# About this task
Locate, in the data below, the line that contains "(140, 707) none -> (67, 527) //" and the line that contains "[430,1334,454,1343] [519,1334,543,1343] TBD"; reproduce exactly those two lines and every line between them, nothing more.

[Change detection outputs]

--- --- ---

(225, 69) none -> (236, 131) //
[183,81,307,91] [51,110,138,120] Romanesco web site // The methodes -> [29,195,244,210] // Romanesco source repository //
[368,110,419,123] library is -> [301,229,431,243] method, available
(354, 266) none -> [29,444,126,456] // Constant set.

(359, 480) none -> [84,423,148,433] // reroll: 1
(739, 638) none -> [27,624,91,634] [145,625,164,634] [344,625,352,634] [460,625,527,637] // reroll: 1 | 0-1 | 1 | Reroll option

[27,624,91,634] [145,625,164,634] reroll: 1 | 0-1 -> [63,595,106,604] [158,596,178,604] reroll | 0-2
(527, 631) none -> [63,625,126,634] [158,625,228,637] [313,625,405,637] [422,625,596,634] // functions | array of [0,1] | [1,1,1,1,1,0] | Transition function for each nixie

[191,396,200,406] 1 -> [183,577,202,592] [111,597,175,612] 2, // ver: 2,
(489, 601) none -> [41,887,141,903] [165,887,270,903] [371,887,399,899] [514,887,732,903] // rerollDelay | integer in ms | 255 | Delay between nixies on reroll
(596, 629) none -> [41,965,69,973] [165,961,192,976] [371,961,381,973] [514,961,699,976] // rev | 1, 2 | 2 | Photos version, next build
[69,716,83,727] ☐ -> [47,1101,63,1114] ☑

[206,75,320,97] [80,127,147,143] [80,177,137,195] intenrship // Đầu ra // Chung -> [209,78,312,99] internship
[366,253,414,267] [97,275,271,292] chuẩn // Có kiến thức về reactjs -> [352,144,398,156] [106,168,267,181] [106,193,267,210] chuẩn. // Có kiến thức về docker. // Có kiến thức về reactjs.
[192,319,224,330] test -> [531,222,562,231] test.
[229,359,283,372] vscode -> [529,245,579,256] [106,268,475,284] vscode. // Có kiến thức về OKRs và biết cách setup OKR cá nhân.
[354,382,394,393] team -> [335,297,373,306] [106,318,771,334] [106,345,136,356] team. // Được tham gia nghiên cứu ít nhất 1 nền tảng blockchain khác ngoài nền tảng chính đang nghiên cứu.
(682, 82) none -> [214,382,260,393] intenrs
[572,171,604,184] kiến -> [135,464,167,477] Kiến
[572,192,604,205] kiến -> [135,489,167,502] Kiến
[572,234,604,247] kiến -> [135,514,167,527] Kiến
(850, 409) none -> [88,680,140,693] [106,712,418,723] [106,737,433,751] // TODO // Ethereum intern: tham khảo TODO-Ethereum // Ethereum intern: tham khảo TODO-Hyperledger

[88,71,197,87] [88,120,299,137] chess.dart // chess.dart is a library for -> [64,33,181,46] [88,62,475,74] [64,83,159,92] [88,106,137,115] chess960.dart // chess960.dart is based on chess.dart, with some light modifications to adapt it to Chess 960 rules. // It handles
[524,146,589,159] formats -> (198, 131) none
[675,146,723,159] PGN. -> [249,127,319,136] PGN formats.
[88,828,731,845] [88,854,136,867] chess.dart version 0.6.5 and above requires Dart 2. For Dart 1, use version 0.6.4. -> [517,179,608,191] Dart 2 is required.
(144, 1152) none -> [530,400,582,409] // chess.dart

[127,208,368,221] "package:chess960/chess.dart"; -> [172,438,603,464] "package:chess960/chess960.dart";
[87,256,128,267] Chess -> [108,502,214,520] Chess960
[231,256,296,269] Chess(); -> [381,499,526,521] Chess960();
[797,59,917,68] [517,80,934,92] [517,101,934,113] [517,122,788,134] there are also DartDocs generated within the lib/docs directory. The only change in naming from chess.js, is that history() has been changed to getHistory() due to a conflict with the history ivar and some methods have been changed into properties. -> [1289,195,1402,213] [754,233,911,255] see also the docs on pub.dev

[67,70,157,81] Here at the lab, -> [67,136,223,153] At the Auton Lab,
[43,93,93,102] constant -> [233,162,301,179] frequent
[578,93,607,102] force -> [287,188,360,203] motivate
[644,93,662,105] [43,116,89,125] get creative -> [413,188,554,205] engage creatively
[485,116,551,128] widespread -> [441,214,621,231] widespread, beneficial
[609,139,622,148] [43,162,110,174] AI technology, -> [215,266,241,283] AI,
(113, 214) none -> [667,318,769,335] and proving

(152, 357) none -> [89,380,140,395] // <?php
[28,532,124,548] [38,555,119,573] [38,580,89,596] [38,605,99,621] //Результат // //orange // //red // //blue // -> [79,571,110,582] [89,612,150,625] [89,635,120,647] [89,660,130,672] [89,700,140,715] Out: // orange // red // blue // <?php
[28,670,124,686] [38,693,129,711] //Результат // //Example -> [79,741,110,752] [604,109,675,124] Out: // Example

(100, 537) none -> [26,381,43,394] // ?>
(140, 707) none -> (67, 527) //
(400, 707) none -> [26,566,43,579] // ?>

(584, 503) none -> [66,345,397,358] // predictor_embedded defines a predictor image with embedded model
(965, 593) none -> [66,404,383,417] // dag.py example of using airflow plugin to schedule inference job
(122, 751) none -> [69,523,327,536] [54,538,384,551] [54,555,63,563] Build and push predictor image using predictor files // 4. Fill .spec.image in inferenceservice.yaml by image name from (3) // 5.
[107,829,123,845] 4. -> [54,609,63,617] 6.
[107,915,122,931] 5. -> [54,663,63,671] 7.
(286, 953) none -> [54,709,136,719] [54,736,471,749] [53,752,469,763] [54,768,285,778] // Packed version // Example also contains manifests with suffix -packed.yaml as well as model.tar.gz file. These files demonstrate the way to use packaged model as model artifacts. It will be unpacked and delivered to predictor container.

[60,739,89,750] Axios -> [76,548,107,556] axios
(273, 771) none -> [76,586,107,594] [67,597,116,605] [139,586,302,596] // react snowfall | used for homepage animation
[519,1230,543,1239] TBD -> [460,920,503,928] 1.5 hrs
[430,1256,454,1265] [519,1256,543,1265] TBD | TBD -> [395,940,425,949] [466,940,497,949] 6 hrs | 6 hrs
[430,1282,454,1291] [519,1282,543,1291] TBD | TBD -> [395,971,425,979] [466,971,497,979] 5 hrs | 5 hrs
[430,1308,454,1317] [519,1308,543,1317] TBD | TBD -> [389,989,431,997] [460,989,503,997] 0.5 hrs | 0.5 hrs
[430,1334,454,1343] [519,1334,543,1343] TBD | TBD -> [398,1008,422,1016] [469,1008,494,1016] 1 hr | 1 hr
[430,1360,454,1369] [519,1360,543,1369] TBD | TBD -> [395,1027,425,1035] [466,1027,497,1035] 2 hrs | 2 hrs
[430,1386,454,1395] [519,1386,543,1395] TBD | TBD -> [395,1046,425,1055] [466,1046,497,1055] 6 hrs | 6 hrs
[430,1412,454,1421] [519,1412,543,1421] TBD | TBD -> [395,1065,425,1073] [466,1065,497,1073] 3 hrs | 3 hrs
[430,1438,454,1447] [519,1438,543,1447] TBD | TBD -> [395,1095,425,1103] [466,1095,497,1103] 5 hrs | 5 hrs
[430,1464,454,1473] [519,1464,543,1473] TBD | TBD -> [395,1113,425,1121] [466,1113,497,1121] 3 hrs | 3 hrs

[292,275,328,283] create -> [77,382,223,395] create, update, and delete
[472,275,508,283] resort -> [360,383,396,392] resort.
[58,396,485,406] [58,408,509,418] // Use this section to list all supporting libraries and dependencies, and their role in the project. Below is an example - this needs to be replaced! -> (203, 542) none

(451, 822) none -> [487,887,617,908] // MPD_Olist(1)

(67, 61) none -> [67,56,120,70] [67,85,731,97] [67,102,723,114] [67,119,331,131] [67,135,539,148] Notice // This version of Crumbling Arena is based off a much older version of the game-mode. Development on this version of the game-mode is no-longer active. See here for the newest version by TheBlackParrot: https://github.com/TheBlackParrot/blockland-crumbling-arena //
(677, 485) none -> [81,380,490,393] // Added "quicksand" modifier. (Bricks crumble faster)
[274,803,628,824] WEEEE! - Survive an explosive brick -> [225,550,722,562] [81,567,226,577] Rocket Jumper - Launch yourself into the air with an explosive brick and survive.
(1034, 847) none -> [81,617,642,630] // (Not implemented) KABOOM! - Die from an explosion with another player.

--- --- ---

# Written solution
(140, 707) none -> (67, 527) //
(400, 707) none -> [26,566,43,579] // ?>

(584, 503) none -> [66,345,397,358] // predictor_embedded defines a predictor image with embedded model
(965, 593) none -> [66,404,383,417] // dag.py example of using airflow plugin to schedule inference job
(122, 751) none -> [69,523,327,536] [54,538,384,551] [54,555,63,563] Build and push predictor image using predictor files // 4. Fill .spec.image in inferenceservice.yaml by image name from (3) // 5.
[107,829,123,845] 4. -> [54,609,63,617] 6.
[107,915,122,931] 5. -> [54,663,63,671] 7.
(286, 953) none -> [54,709,136,719] [54,736,471,749] [53,752,469,763] [54,768,285,778] // Packed version // Example also contains manifests with suffix -packed.yaml as well as model.tar.gz file. These files demonstrate the way to use packaged model as model artifacts. It will be unpacked and delivered to predictor container.

[60,739,89,750] Axios -> [76,548,107,556] axios
(273, 771) none -> [76,586,107,594] [67,597,116,605] [139,586,302,596] // react snowfall | used for homepage animation
[519,1230,543,1239] TBD -> [460,920,503,928] 1.5 hrs
[430,1256,454,1265] [519,1256,543,1265] TBD | TBD -> [395,940,425,949] [466,940,497,949] 6 hrs | 6 hrs
[430,1282,454,1291] [519,1282,543,1291] TBD | TBD -> [395,971,425,979] [466,971,497,979] 5 hrs | 5 hrs
[430,1308,454,1317] [519,1308,543,1317] TBD | TBD -> [389,989,431,997] [460,989,503,997] 0.5 hrs | 0.5 hrs
[430,1334,454,1343] [519,1334,543,1343] TBD | TBD -> [398,1008,422,1016] [469,1008,494,1016] 1 hr | 1 hr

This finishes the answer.